Endless invention, endless experiment
Brings knowledge of motion, but not of stillness;
Knowledge of speech, but not of silence;
Knowledge of words, and ignorance of the Word.
Where is the life we have lost in living?
Where is the wisdom we have lost in knowledge?
Where is the knowledge we have lost in information?

      Martha is all about service, and service of others is not only a wonderful and Christian activity, it is what is required of us by the demands of the Gospel. Our deeds matter. And yet service cannot supplant or take place first before the need we all have for spiritual attunement. Martha wants to make music. Mary knows that you’ve got to be in tune first.

      2: I was visiting a parishioner a few weeks ago who has reached an advanced age by anyone’s standards and who offered an insight which suggested to me that wisdom has been acquired in her many years. She said, “There is too much emphases these days in marriages upon the children. Everything couples do, they say, they’re doing for the children. We invite children into OUR marriage, not the other way around.” And she is right. I thought of this while talking the other day with a friend who called me from England. He was upset about his brother’s recent divorce. They were a couple with three children heavily involved in sports and other worthwhile activities which occupied almost all their free time. It led them to spend less and less time in church on Sundays. But, they thought that was okay because they were with the children and supporting the children. The problem with all this is that the couple in question was allowed activities to camouflage problems in their marriage which ought to have been addressed. They were so busy focusing on the children that they didn’t notice themselves growing farther and farther apart. Sometimes you have to stop and focus on the thing itself. That is what Mary was doing in today’s lesson.

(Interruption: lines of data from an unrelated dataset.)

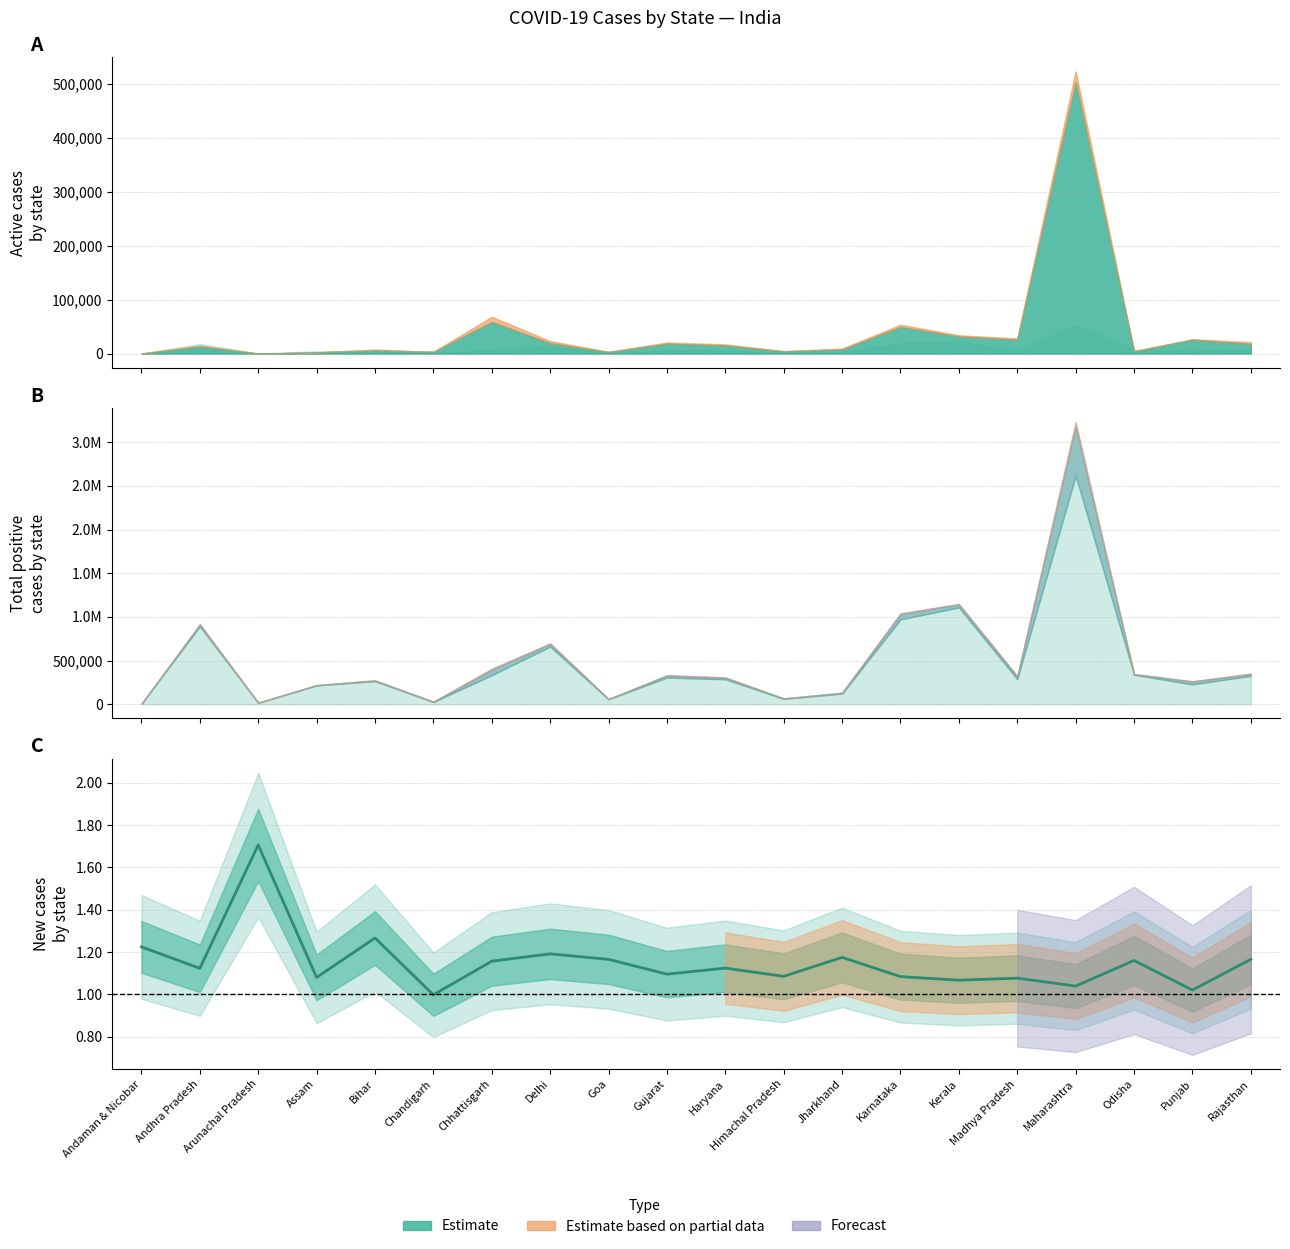

How many interior local peaks (higher than both neighbors) does the data have?

7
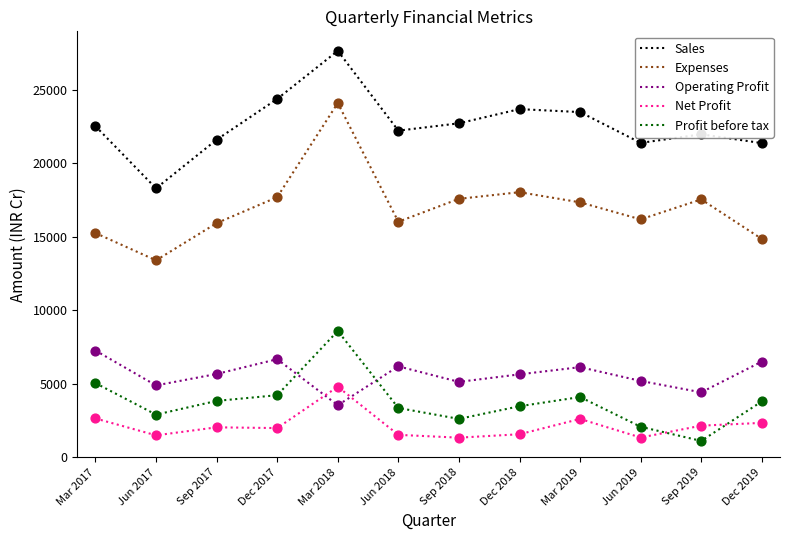

At which category is the sum across all series the highest?

Mar 2018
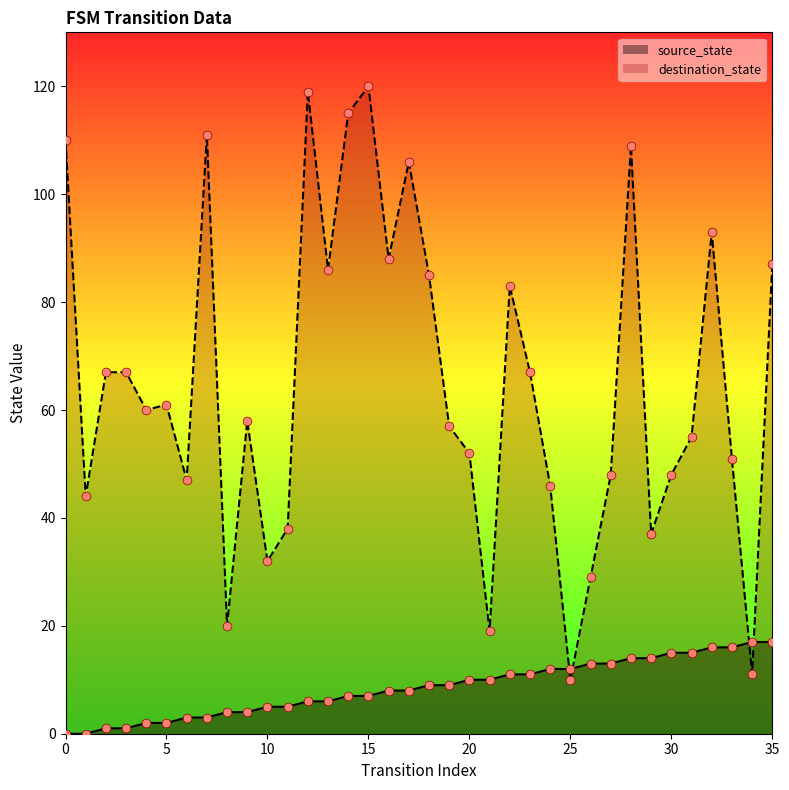

What are all the series names shown in the legend?

source_state, destination_state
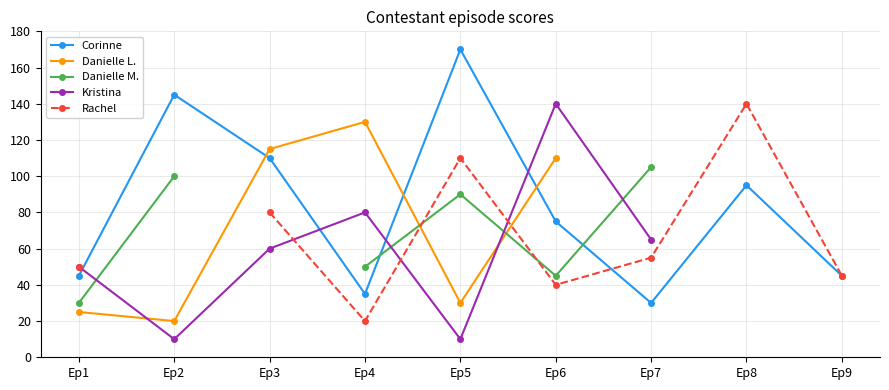

After their last crossing, which series has the higher values: Rachel or Danielle M.?

Danielle M.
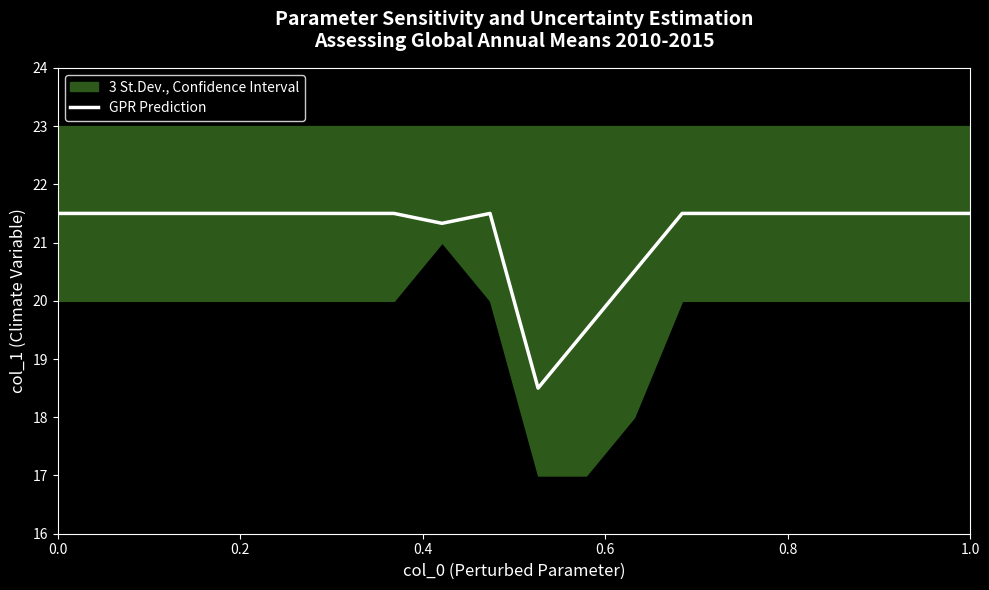

What is the difference between the second highest and minimum values?

3.0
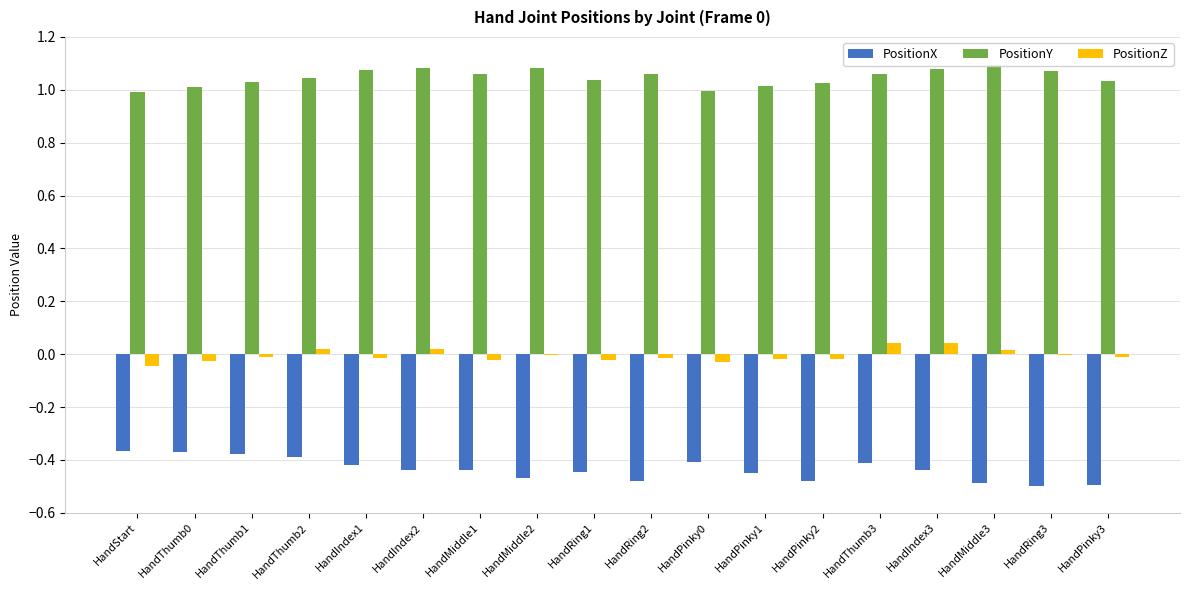

Is it true that PositionX equals -0.4 at HandThumb0?

True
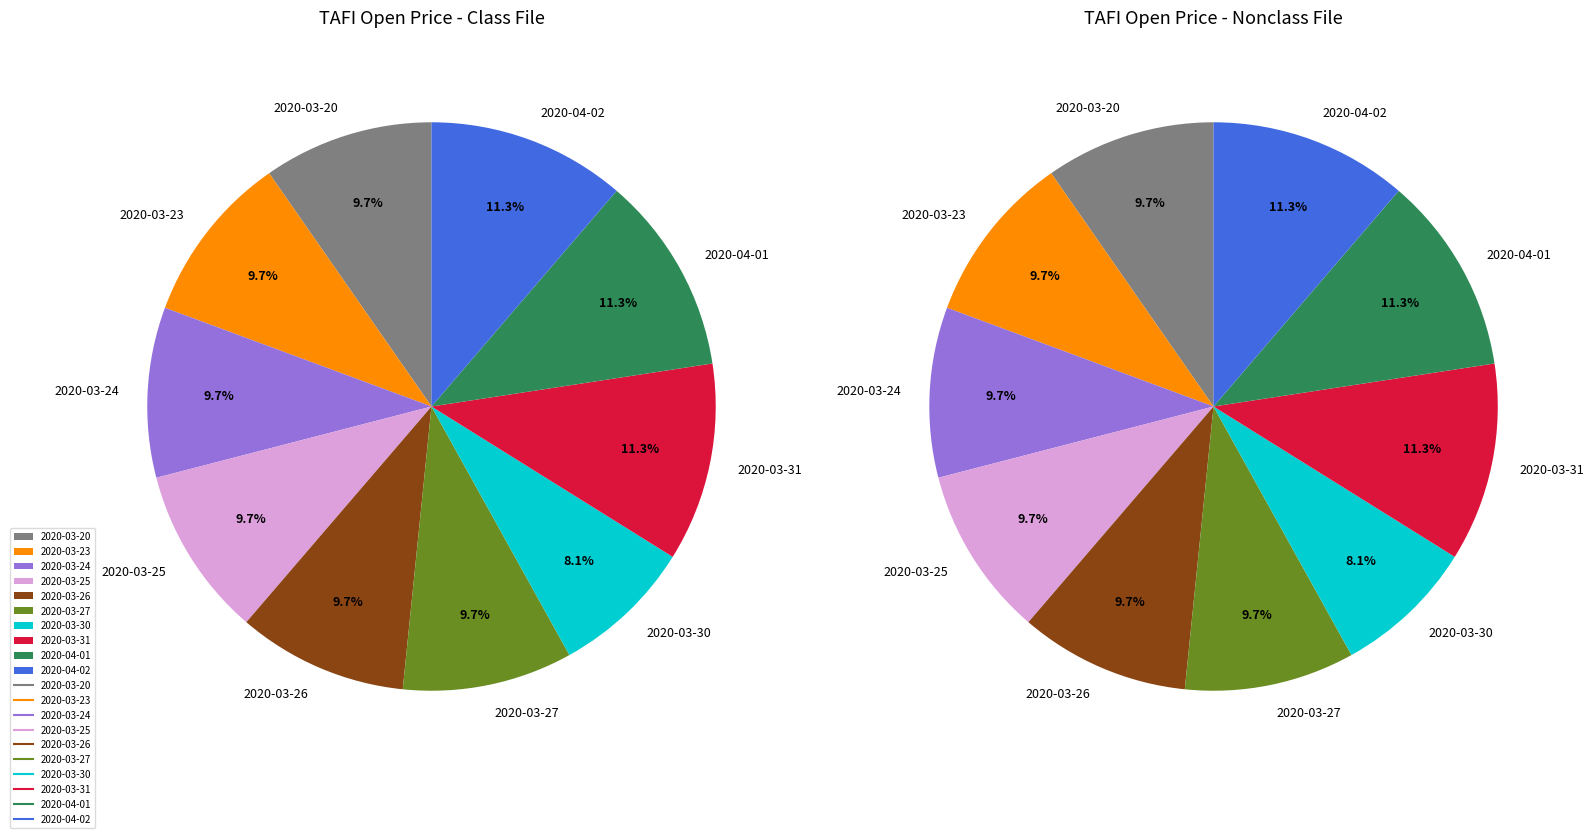

Which category has the biggest portion of the pie?

2020-03-31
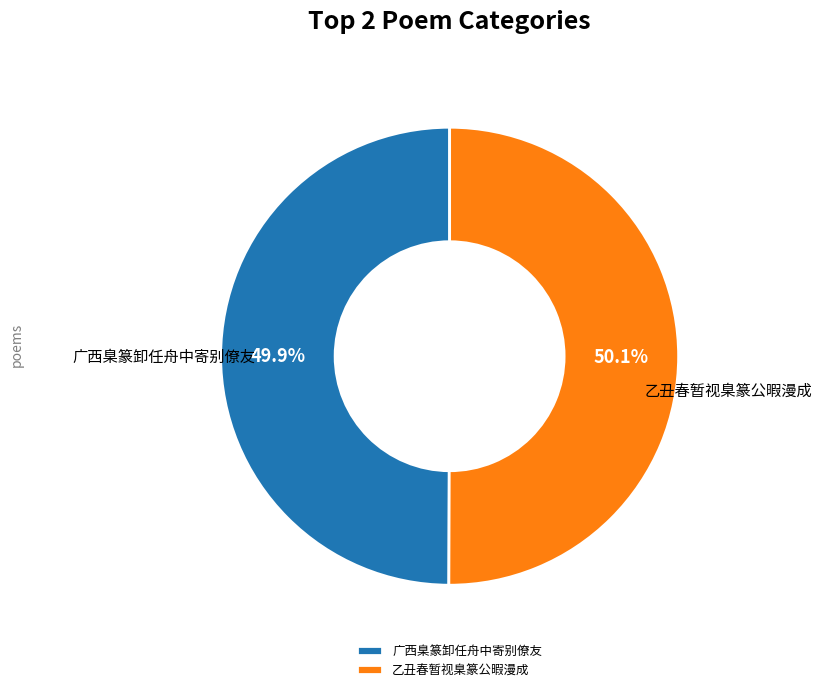

Do 乙丑春暂视臬篆公暇漫成 and 广西臬篆卸任舟中寄别僚友 together represent more than half of the pie?

Yes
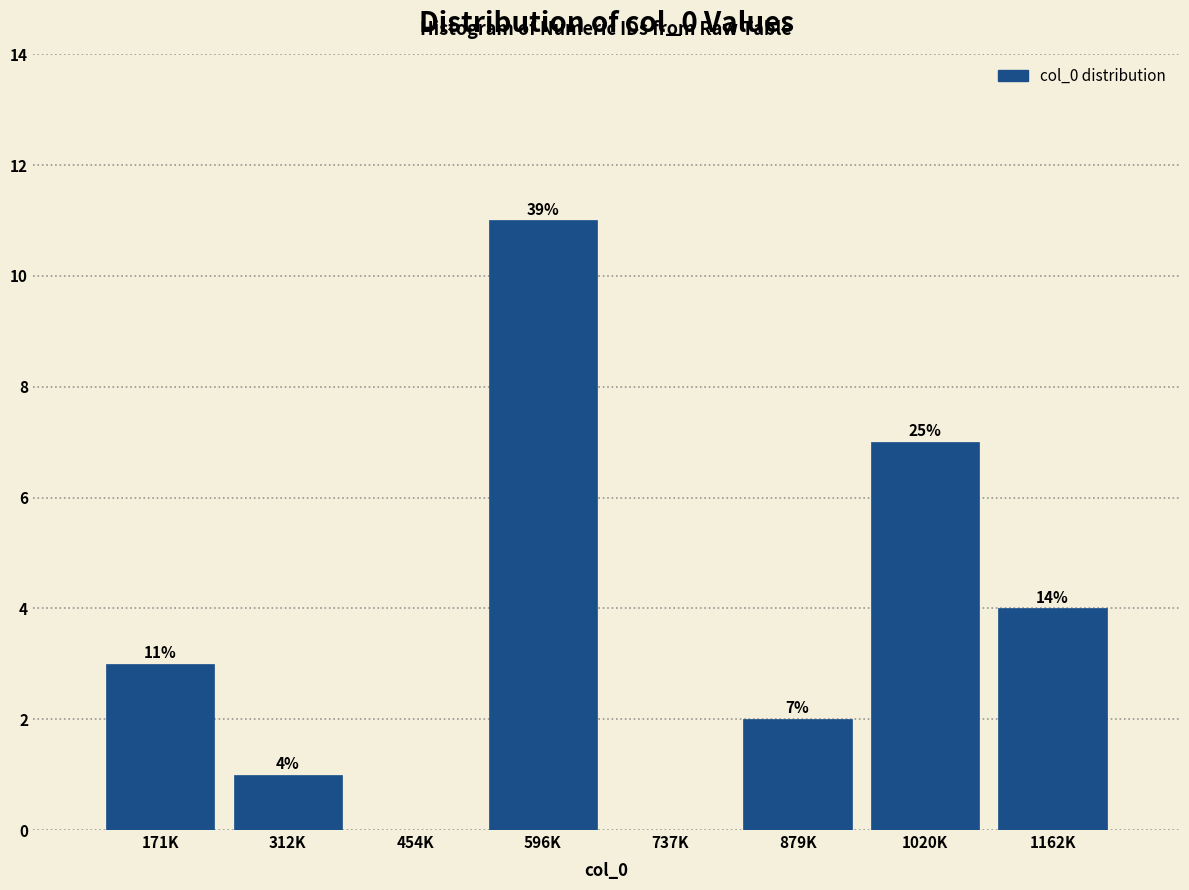

Reading left to right, transcribe all the data shown in this chart.

171K=3	312K=1	454K=0	596K=11	737K=0	879K=2	1020K=7	1162K=4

      3: Finally, the concept of a secular society – which is simply a society which is not a theocracy run by the church – is only possible when the institutions in that society are understood to be the living out in practical terms of spiritual principles. There was a time when that was a thing more or less understood. However, society in our own time has become increasingly hostile to religious and spiritual themes and principles. Atheists have become almost evangelical in their zeal, and spiritual principles are everywhere under attack. Making maters worse is a lack of understanding by religious leaders. There is no lack of those willing to lead, but there is very little understanding. Meanwhile, what T. S. Eliot called “The Waste Land” is very much upon us.

       In such a world, an attention to the deep things of the spirit is essential not only for growth but ultimately for survival. Mary has chosen that good part which shall not be taken away from her. Why shall it not be taken away from her? It shall not because she is focusing upon what cannot ever fade away or be diminished. Mighty empires fade away and great structures crumble over time; wealth is depleted in time; every body ages, and even talents and abilities fade, but the word of God endures forever and the things of the spirit are eternal. Seek those things which are above. Seek first the Kingdom of God and His righteousness.